Very soon after taking office in 2009, President Obama appointed Richard Holbrooke as special envoy to Afghanistan and Pakistan.

This ‘Af-Pak’ setup showed a lack of understanding of how Pakistan-India tensions factor into any resolution of the Afghanistan crisis. US policy in Pakistan’s neighborhood is again starting to take shape as key players in the new administration are settling into their roles. Many of them are carry-overs from the Obama Administration.

As often happens, international crises don’t care about the timelines of a new administration. The incoming national security adviser has already stated that Afghanistan, Iran and China will require quick attention by the new government. Pakistan happens to be in the middle of all of these.

At the same time, the US appears to be moving forward with its plans for the newly coined ‘Indo-Pacific’ region.
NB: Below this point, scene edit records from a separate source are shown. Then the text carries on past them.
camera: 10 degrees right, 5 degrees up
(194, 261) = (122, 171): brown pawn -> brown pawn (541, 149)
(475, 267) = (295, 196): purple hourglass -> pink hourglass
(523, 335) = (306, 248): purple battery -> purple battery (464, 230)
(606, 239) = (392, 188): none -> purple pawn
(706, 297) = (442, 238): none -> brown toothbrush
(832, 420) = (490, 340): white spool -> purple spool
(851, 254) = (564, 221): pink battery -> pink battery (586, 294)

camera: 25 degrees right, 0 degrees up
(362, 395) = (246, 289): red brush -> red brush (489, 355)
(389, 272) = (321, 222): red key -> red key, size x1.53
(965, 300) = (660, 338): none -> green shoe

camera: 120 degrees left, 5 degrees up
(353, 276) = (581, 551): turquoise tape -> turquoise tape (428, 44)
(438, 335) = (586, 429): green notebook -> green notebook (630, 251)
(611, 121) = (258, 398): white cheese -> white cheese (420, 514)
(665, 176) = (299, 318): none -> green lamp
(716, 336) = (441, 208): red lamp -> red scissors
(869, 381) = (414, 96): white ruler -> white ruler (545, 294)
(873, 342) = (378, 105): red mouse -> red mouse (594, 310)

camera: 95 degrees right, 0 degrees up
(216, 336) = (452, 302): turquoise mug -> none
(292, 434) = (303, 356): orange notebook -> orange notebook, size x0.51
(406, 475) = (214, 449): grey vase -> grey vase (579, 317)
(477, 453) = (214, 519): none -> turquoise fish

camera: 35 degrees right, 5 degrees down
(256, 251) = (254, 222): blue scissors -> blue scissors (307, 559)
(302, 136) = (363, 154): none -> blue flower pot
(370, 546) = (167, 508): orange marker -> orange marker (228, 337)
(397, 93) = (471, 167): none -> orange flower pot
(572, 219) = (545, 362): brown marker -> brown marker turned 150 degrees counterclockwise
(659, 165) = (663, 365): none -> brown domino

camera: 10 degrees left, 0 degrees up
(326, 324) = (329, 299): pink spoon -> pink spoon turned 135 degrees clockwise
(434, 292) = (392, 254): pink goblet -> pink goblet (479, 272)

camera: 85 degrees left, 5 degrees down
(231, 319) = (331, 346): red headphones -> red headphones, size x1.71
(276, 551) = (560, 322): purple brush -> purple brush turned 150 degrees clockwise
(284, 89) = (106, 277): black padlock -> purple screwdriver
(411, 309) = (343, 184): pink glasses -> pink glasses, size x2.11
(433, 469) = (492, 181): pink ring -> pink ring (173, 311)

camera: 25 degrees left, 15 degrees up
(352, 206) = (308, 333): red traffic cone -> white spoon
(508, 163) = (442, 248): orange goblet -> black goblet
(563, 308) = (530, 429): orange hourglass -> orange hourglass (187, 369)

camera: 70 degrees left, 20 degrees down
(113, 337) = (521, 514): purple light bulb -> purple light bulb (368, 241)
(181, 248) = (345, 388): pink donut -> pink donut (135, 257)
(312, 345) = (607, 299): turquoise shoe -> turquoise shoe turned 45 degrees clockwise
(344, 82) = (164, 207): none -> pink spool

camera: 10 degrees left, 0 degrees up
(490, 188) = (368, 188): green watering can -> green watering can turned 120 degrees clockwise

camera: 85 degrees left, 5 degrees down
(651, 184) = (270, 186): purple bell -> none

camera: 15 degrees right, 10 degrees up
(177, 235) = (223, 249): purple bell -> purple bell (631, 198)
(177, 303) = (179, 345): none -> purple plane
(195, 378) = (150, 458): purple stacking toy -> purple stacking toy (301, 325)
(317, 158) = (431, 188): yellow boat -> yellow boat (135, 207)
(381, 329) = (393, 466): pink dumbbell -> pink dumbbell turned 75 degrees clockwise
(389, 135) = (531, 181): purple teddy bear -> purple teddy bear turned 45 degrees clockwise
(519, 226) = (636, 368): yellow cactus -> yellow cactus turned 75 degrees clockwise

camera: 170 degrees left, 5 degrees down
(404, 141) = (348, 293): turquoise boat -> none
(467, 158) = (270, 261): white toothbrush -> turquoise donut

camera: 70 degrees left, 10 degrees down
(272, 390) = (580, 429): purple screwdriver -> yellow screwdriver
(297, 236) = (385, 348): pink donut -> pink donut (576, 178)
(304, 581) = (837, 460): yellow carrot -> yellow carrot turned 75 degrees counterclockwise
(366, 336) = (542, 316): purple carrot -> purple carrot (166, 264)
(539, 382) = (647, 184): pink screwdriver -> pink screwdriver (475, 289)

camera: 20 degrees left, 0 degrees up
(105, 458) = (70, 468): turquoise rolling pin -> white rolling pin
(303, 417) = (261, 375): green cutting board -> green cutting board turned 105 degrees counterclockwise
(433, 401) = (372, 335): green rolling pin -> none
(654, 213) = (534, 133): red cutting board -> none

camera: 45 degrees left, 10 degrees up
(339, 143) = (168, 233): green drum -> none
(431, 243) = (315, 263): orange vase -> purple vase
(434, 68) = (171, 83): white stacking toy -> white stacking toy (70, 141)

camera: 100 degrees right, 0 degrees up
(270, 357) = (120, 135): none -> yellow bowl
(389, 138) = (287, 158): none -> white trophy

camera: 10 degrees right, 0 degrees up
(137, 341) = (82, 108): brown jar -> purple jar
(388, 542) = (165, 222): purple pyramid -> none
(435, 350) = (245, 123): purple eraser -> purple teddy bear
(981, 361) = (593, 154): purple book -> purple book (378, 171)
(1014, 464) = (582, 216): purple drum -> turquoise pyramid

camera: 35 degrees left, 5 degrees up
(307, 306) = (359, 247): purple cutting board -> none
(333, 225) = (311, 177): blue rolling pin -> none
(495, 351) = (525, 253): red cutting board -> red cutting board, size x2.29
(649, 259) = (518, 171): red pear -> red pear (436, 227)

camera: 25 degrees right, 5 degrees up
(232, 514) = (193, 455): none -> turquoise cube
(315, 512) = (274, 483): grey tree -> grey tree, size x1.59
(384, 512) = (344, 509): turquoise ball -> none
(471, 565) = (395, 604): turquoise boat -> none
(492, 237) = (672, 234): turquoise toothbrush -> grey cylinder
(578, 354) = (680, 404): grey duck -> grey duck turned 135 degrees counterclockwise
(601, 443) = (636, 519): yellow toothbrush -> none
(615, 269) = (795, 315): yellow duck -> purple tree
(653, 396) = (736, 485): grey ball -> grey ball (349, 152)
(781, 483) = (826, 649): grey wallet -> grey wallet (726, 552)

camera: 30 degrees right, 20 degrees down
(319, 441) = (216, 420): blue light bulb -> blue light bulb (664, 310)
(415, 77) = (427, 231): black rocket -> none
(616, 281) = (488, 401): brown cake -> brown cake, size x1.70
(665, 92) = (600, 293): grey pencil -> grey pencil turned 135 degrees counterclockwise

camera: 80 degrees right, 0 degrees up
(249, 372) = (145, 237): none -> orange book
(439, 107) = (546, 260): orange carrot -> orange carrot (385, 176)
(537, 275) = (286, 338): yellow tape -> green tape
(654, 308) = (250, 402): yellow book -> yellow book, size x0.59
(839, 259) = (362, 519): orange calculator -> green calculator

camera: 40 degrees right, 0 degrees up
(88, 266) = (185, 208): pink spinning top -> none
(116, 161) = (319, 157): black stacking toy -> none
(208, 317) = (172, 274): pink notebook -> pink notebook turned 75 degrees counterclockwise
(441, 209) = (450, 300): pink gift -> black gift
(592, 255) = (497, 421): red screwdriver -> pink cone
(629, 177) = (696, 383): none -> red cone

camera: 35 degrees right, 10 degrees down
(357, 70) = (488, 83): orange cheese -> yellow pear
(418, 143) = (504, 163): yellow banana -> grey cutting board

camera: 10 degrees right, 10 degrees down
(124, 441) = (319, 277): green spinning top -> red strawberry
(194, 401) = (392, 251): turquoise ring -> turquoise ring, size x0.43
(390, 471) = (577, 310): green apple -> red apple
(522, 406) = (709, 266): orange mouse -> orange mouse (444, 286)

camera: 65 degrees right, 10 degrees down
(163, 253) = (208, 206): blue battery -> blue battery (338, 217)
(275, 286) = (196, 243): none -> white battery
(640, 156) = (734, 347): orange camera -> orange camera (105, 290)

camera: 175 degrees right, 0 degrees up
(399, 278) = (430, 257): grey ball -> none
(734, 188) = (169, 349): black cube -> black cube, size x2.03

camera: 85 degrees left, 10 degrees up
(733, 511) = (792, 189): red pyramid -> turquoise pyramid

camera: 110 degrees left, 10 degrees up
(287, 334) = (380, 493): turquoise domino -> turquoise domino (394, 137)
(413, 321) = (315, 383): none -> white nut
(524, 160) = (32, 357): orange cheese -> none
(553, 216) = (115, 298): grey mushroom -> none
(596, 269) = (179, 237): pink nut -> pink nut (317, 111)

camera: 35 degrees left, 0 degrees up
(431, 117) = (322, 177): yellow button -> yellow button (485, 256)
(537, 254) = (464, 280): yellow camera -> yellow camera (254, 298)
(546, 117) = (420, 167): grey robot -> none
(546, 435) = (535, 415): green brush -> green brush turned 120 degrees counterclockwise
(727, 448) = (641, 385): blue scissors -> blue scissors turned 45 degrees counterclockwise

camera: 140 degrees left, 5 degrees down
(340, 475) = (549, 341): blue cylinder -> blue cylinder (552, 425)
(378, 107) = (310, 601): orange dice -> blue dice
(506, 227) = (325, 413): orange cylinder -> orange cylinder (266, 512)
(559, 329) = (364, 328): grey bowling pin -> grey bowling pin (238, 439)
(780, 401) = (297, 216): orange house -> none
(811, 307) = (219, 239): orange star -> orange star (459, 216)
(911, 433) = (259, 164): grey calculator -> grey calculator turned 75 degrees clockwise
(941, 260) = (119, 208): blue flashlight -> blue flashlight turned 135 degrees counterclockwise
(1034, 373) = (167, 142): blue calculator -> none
An alliance constituted for the purposes of countering assertive Chinese aims in Asia, giving India a prominent role in US policy in Asia.

Afghanistan is on the very urgent agenda of the Biden Administration. The previous administration had signed off on a deal with the Taliban that commits the US to withdrawing its forces from Afghanistan by May 2021. The terms of this agreement are under review by the new US government. No doubt the US will lean heavily on Pakistan to help implement whatever final terms emerge from this review.

In the past, US administrations have often blamed Pakistan for not supporting American efforts and, even worse, playing a double game. This comes to some extent from Washington not properly understanding the stakes for Pakistan in the final outcome in Afghanistan. Previous administrations had also failed to understand this as was evident in the creation of the Afghanistan-Pakistan envoy role.

Pakistan sees the emergence of a hostile regime in Kabul as an existential threat. This would be the case if any emerging scenario post US exit gives meaningful leverage to India in Afghanistan, which continues to make territorial claims against parts of Pakistan, while India is suspected of fomenting unrest in volatile regions within Pakistan.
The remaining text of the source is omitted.